Family members of a truck driver killed on I-90 near Columbus more than a year ago are now calling for justice.
After pleading no contest to a misdemeanor charge for a crash that killed Casey Allen and Nick Visser, Carlyn Jessop was given a six-month suspended sentence and a $1,000 fine on Monday.
It's a day that will forever haunt Peggy Mathiason. Her son, Nick Visser, was working with a fellow Hanser's tow truck driver, Casey Allen, to clear a crash near Columbus, when all of a sudden, the two were hit and killed by a driver from Utah.
"I don't hate him," Mathiason said about Jessop. "I feel kind of sorry for him. He's got a big burden. He's going to have the tape about (the) accident in his mind for the rest of his life. He saw things no one else saw."
Now, Mathiason isn't just coping with the loss of her son. She says she's trying to make sense of what happened inside a Columbus courtroom on Monday.
"To be a misdemeanor charge, and with such low penalties, two men's lives were lost," she said. "And it just doesn't equate what happened."
Mathiason says she wanted a more serious charge.
According to court records, Jessop had been on the road for 24 hours without sleep.

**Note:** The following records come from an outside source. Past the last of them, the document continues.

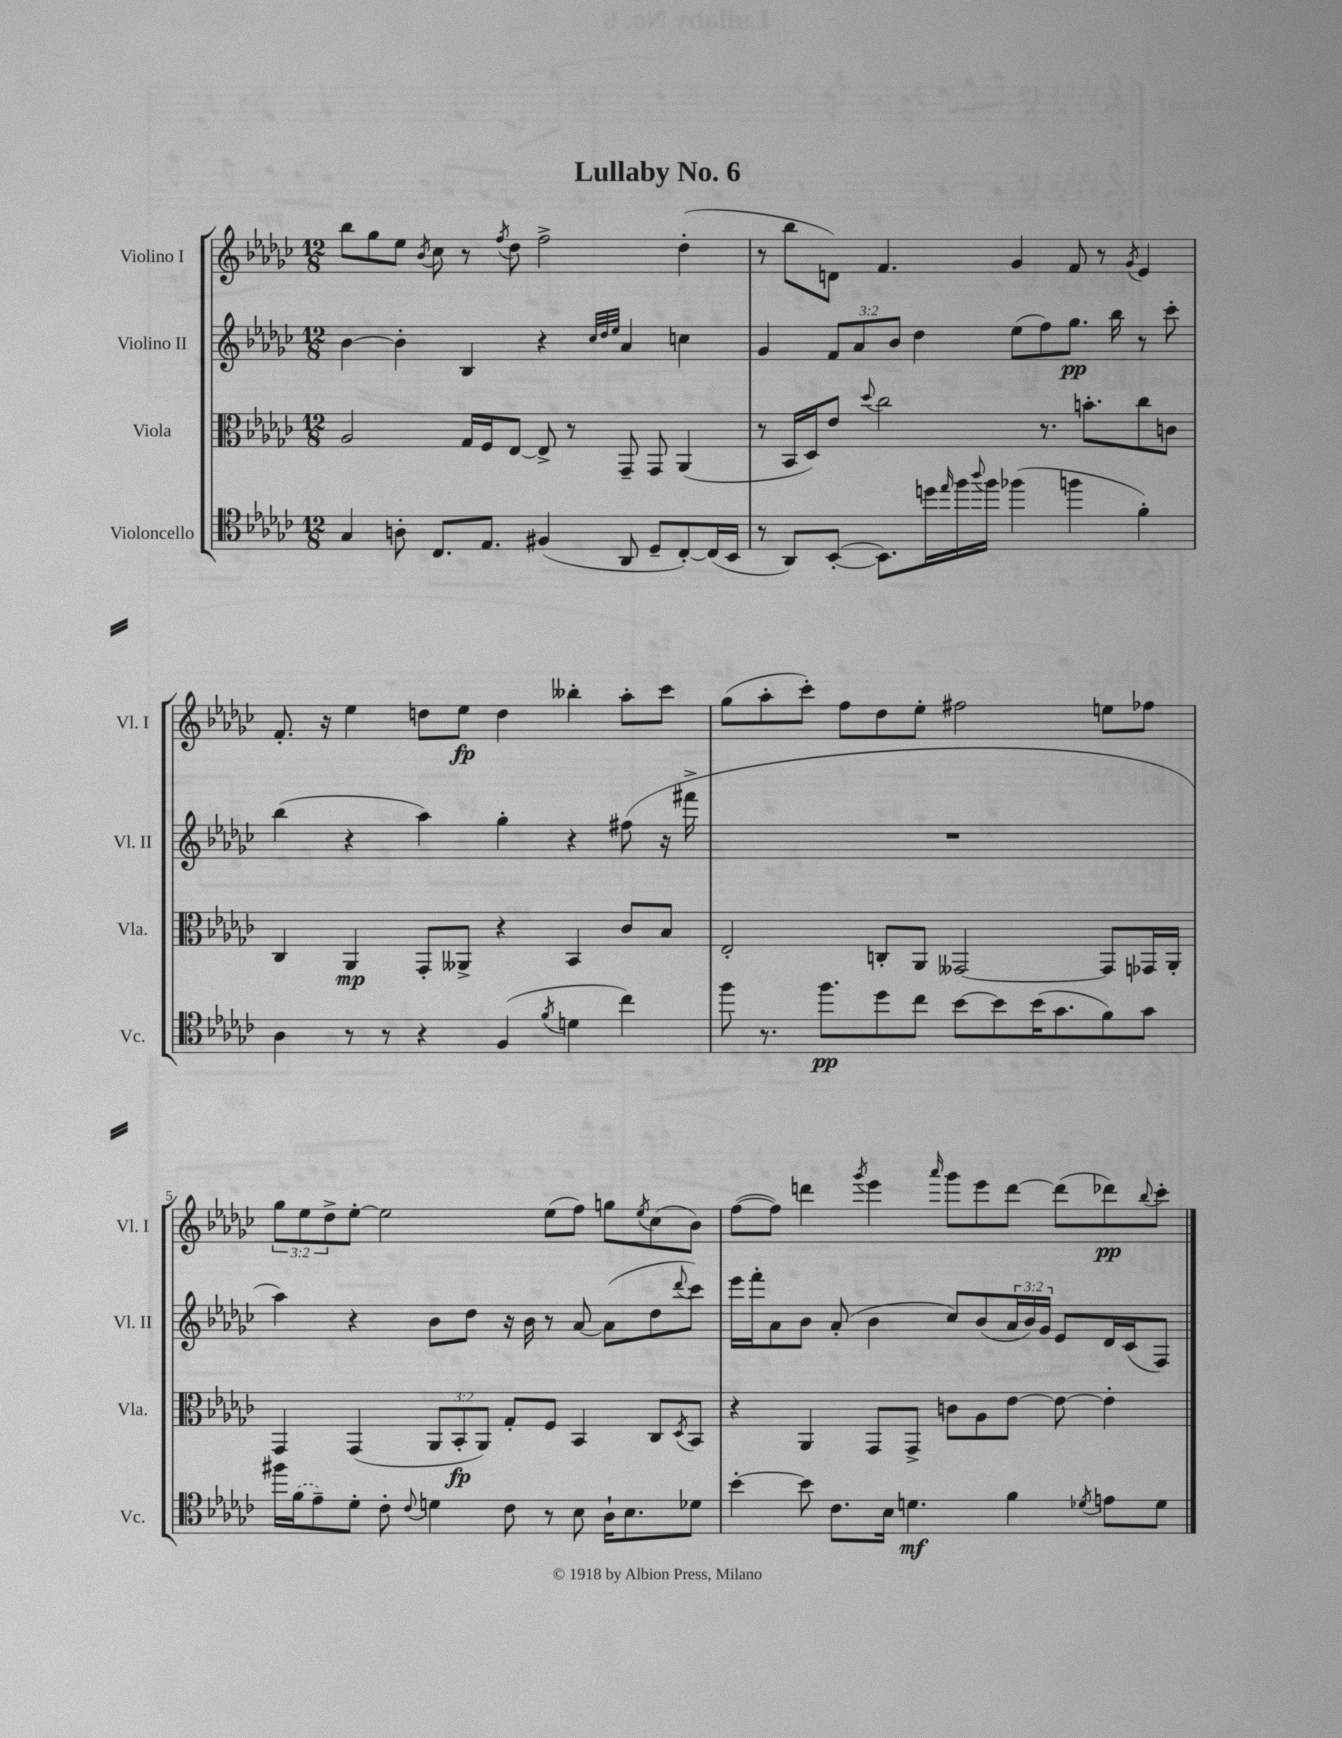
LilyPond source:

\header { title = "Lullaby No. 6" }
<<
\new StaffGroup <<
\new Staff = "s0" \with { instrumentName = "Violino I" shortInstrumentName = "Vl. I" } {
    \clef treble \key ges \major \numericTimeSignature \time 12/8 \override Staff.TupletNumber.text = #tuplet-number::calc-fraction-text
    bes''8 ges''8 ees''8 \acciaccatura { bes'8 } ces''8 r8 \acciaccatura { f''8 } des''8 f''2-> des''4-.( |
    r8 bes''8 d'8) f'4. ges'4 f'8 r8 \acciaccatura { ges'8 } ees'4 |
    f'8.-. r16 ees''4 d''8 ees''8\fp d''4 beses''4-. aes''8-. ces'''8 |
    ges''8( aes''8-. ces'''8-.) f''8 des''8 ees''8-. fis''2 e''8 fes''8 |
    \tuplet 3/2 { ges''8 ees''8 des''8-> } ees''8~-. ees''2 ees''8( f''8) g''8 \acciaccatura { ees''8 } ces''8( bes'8) |
    f''8~( f''8) d'''4 \acciaccatura { ges'''8 } ees'''4 \grace { aes'''16 } ges'''8 ees'''8 d'''8~ d'''8( des'''8\pp) \appoggiatura { bes''8 } ces'''8-. \bar "|." |
}
\new Staff = "s1" \with { instrumentName = "Violino II" shortInstrumentName = "Vl. II" } {
    \clef treble \key ges \major \numericTimeSignature \time 12/8 \override Staff.TupletNumber.text = #tuplet-number::calc-fraction-text
    bes'4~ bes'4-. bes4 r4 \grace { ces''32 des''32 ees''32 } aes'4 c''4 |
    ges'4 \tuplet 3/2 { f'8 aes'8 bes'8 } des''4 ees''8( f''8) ges''8.\pp bes''16 r8 ces'''8-. |
    bes''4( r4 aes''4) ges''4-. r4 fis''8( r16 fis'''16-> |
    R1. |
    aes''4) r4 bes'8 des''8 r16 bes'16 r8 aes'8~ aes'8( des''8 \appoggiatura { des'''8 } ces'''8) |
    ees'''16 f'''16-. aes'8 bes'8 aes'8-.( bes'4 ces''8) bes'8( \tuplet 3/2 { aes'16 bes'16) ges'16 } ees'8 des'16 ces'16( f8) \bar "|." |
}
\new Staff = "s2" \with { instrumentName = "Viola" shortInstrumentName = "Vla." } {
    \clef alto \key ges \major \numericTimeSignature \time 12/8 \override Staff.TupletNumber.text = #tuplet-number::calc-fraction-text
    aes2 ges16 f16 ees8~ ees8-> r8 ges,8-- ges,8 aes,4( |
    r8 bes,16 des16) ees'8 \appoggiatura { des''8 } ces''2 r8. b'8.-. ces''8 c'8 |
    ces4 aes,4\mp ges,8-. aeses,8-> r4 bes,4 ces'8 bes8 |
    ees2-. c8-. aes,8 geses,2~ geses,8 ges,16 aes,16-. |
    ges,4 ges,4( \tuplet 3/2 { aes,8 bes,8-.\fp aes,8) } ges8-. f8 bes,4 ces8 \acciaccatura { des8 } bes,8 |
    r4 aes,4 ges,8 ges,8-> c'8 aes8 ees'8~ ees'8~ ees'4-. \bar "|." |
}
\new Staff = "s3" \with { instrumentName = "Violoncello" shortInstrumentName = "Vc." } {
    \clef tenor \key ges \major \numericTimeSignature \time 12/8
    ges4 a8-. ces8. ees8. fis4( aes,8 des8-- ces8~-.) ces16( bes,16 |
    r8 aes,8) bes,8~-.( bes,8.) d''16 \grace { ees''16 } f''16 \appoggiatura { aes''8 } f''16 fes''4( f''4 f'4-.) |
    aes4 r8 r8 r4 f4( \acciaccatura { f'8 } d'4 ces''4) |
    f''8 r8. f''8.\pp des''8 ces''8 bes'8~ bes'8 bes'16( ges'8. f'8) ges'8 |
    fis''16 \once \slurDashed f'16( ees'8--) des'8-. ces'8-. \appoggiatura { ces'8 } d'4 ces'8 r8 bes8 aes16-! bes8. des'8 |
    bes'4~-. bes'8 ces'8. bes16 d'4.\mf f'4 \acciaccatura { des'8 } e'8 des'8 \bar "|." |
}
>>
>>
\layout { \context { \Score \override BarNumber.break-visibility = ##(#f #t #t) barNumberVisibility = #(every-nth-bar-number-visible 5) } }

"We felt that reckless driving could've been assigned to this because he had been driving so long, you know," Mathiason said.
Last fall, first responders came out to the Rims and later drove through Billings in honor of Visser and Allen.
Mathiason wants to raise awareness about the importance of driving safely around tow truck drivers and other first responders.
"Anybody with lights on top of their vehicles, signage, slow down and then move over," she said. "Make sure that those people are going home to their families at night, just like we all want to do. They want to go home to their families too."